不登校している子どもが抱く罪悪感
不登校している子どもの心の中
不登校している子どもの多くは、心の中で自分を責めています。学校に行けない自分をダメな奴だと責めていると同時に、情けない思いがあります。特に、不登校し始めたころは、学校に行かないことで得られる安心感よりも、行けない自分がこれからどうなるのか、不安でいっぱいになります。
そして、「どうしてこうなったんだ?」と自分への問いを繰り返します。この問いが本人を苦しめます。それは答えがなかなかでないというのもありますが、よくないことばかりが想起されてしまうからです。
不登校している子のさえない表情、顔色の原因は主にこれにあります。ただ、これは無意識的に繰り返されるので、言語化されていないことが多いです。言葉で説明できないから「わからない」「別に」「どうでもいい」といったぶっきらぼうな応答が返ってきてしまうのです。
ゲームとネットは現実逃避
不登校しているお子さんが、罪悪感に苛まれているからと言って、勉強したり、規則正しい生活ができたりするわけではありません。私が相談を受けるお子さんの多くは昼夜逆転を経験します。その時間は、ゲームをしているかネットをしているか、ということです。
この様子を見ていて、腹立たしい気持ちになる親御さんも少なくないと思います。

• 収録データ
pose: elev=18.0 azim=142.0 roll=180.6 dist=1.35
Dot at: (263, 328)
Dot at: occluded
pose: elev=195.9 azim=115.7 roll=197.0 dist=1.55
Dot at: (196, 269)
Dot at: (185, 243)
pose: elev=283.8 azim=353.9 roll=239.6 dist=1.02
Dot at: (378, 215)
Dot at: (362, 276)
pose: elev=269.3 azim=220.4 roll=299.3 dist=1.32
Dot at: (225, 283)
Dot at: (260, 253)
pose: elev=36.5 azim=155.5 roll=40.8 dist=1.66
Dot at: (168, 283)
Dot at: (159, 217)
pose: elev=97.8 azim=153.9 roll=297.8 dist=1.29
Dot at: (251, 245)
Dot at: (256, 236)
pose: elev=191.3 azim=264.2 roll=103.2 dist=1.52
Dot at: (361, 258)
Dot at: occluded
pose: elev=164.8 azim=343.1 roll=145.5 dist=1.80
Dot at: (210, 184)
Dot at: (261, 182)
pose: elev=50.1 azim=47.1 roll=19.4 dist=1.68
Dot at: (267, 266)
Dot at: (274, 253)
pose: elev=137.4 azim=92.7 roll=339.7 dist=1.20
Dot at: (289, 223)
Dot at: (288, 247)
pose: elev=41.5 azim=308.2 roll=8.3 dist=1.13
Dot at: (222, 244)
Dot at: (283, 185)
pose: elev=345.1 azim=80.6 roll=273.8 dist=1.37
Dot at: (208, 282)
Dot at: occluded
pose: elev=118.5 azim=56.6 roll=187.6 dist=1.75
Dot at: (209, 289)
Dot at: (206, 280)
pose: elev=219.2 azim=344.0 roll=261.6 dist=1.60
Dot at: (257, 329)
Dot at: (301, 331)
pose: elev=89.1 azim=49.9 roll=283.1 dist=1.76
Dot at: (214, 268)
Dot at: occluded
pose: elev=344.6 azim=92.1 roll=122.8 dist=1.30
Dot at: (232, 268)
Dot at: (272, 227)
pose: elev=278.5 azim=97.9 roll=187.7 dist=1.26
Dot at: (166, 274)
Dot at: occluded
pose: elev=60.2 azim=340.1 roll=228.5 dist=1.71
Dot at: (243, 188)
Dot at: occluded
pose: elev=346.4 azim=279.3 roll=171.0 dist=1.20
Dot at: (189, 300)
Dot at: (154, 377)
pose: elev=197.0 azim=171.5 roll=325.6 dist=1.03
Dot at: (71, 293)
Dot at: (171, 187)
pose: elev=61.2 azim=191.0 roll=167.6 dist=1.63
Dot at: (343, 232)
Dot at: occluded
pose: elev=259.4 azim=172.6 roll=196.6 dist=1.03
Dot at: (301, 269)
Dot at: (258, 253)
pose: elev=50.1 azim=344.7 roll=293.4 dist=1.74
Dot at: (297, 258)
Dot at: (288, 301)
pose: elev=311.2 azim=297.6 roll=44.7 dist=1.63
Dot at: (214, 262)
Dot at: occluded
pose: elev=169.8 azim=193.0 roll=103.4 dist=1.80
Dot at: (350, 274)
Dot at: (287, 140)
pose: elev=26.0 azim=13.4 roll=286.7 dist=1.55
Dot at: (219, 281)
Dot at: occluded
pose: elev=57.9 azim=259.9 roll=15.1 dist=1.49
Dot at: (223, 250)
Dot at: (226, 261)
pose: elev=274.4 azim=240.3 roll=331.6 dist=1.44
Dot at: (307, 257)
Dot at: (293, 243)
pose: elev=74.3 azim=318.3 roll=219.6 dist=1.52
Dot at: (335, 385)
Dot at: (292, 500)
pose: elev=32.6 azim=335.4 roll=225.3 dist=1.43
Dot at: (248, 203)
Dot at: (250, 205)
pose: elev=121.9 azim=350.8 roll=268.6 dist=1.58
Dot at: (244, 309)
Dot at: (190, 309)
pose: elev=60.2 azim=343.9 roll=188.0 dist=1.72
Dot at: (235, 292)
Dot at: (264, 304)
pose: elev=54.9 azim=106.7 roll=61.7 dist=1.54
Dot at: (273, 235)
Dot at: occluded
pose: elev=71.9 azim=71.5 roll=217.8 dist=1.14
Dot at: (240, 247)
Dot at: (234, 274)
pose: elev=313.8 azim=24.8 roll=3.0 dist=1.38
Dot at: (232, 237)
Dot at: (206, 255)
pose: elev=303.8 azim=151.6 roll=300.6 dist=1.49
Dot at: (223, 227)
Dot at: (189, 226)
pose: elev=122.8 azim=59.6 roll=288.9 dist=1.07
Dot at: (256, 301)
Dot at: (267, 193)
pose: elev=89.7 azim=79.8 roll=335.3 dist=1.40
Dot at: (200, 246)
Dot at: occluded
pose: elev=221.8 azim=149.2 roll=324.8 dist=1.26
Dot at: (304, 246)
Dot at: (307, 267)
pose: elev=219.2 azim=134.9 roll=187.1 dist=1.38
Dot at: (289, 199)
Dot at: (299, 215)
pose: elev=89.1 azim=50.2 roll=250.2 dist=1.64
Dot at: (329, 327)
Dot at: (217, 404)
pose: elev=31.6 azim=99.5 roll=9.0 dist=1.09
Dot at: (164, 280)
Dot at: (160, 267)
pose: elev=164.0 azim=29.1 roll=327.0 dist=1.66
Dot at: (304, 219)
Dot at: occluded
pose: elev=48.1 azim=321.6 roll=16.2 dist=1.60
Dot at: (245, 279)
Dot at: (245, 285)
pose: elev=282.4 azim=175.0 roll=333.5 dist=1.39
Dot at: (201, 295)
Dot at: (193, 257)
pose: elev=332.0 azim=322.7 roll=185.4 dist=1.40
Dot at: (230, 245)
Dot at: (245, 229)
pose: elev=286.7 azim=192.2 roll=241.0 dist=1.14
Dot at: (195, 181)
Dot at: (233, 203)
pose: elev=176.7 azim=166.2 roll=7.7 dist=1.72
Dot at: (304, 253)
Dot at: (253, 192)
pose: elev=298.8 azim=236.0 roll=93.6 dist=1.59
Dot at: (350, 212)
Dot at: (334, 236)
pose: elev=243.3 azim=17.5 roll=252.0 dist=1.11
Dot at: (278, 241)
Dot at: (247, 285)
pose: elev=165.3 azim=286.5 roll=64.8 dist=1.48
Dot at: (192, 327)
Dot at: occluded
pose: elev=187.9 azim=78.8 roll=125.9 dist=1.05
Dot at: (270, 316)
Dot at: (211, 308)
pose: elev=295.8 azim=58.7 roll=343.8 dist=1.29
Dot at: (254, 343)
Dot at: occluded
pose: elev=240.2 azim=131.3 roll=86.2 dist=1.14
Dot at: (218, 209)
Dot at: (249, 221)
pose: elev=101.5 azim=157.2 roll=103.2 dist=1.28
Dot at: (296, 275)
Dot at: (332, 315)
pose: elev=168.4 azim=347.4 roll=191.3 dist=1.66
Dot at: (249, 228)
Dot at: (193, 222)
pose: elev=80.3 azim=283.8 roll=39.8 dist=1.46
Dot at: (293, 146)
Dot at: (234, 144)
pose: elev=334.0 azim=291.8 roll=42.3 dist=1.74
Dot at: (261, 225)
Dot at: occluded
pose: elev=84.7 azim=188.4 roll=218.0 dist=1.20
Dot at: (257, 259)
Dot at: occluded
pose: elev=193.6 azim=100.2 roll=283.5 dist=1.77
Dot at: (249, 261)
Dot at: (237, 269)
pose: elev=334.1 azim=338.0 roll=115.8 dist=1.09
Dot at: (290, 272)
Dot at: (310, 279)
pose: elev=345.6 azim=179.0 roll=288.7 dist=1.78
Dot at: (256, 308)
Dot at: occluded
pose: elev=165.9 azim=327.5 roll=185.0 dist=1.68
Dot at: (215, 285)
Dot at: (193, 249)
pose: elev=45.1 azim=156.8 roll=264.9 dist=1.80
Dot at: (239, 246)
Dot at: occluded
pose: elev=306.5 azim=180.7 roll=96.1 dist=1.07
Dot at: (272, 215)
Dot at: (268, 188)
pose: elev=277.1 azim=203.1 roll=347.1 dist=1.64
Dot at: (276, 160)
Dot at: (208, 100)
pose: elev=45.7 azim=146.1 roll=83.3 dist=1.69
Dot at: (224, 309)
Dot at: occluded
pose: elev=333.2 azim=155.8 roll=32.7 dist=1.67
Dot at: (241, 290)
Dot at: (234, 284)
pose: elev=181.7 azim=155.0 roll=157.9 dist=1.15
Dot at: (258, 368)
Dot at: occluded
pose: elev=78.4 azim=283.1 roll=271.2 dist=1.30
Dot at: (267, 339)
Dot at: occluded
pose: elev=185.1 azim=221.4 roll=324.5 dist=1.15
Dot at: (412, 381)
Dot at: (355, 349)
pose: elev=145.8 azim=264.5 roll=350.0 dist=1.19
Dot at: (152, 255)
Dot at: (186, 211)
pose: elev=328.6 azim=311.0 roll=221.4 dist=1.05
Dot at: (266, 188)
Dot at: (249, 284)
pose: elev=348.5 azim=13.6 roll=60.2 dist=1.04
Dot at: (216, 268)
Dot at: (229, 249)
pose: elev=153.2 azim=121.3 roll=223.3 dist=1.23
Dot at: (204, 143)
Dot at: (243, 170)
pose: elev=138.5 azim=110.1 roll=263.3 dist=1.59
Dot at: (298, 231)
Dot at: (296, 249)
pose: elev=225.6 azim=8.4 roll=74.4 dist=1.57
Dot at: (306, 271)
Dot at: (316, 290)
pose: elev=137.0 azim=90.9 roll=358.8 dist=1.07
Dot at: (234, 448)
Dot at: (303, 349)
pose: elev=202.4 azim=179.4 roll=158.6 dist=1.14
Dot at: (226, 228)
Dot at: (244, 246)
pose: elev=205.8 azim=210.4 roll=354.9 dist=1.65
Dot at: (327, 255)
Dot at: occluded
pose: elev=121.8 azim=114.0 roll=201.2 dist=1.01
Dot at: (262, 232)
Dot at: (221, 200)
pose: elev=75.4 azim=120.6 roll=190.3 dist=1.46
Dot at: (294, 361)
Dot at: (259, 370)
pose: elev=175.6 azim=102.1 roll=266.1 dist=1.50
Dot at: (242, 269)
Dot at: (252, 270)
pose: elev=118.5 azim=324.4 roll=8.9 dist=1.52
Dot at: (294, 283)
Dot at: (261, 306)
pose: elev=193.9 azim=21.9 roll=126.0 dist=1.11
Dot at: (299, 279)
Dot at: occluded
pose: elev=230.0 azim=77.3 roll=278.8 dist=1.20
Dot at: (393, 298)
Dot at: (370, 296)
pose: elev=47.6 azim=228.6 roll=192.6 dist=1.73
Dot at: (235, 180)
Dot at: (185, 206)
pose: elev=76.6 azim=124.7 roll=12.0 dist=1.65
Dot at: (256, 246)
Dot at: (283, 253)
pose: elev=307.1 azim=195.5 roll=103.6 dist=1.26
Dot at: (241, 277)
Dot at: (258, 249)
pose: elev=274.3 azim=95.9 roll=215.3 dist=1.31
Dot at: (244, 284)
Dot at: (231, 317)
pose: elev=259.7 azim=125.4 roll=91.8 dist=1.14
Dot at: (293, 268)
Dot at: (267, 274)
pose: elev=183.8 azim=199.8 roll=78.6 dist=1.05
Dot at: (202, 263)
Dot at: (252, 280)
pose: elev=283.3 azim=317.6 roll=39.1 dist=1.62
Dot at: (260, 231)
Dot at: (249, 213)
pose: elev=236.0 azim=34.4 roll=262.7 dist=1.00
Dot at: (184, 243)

• 取り組む課題
課題文のうち、「不登校している子どもが抱く罪悪感」から「しているか、ということです。」までを、両端の語句も含めて一字一句そのまま書き写しなさい。

• 解答例
不登校している子どもが抱く罪悪感
不登校している子どもの心の中
不登校している子どもの多くは、心の中で自分を責めています。学校に行けない自分をダメな奴だと責めていると同時に、情けない思いがあります。特に、不登校し始めたころは、学校に行かないことで得られる安心感よりも、行けない自分がこれからどうなるのか、不安でいっぱいになります。
そして、「どうしてこうなったんだ?」と自分への問いを繰り返します。この問いが本人を苦しめます。それは答えがなかなかでないというのもありますが、よくないことばかりが想起されてしまうからです。
不登校している子のさえない表情、顔色の原因は主にこれにあります。ただ、これは無意識的に繰り返されるので、言語化されていないことが多いです。言葉で説明できないから「わからない」「別に」「どうでもいい」といったぶっきらぼうな応答が返ってきてしまうのです。
ゲームとネットは現実逃避
不登校しているお子さんが、罪悪感に苛まれているからと言って、勉強したり、規則正しい生活ができたりするわけではありません。私が相談を受けるお子さんの多くは昼夜逆転を経験します。その時間は、ゲームをしているかネットをしているか、ということです。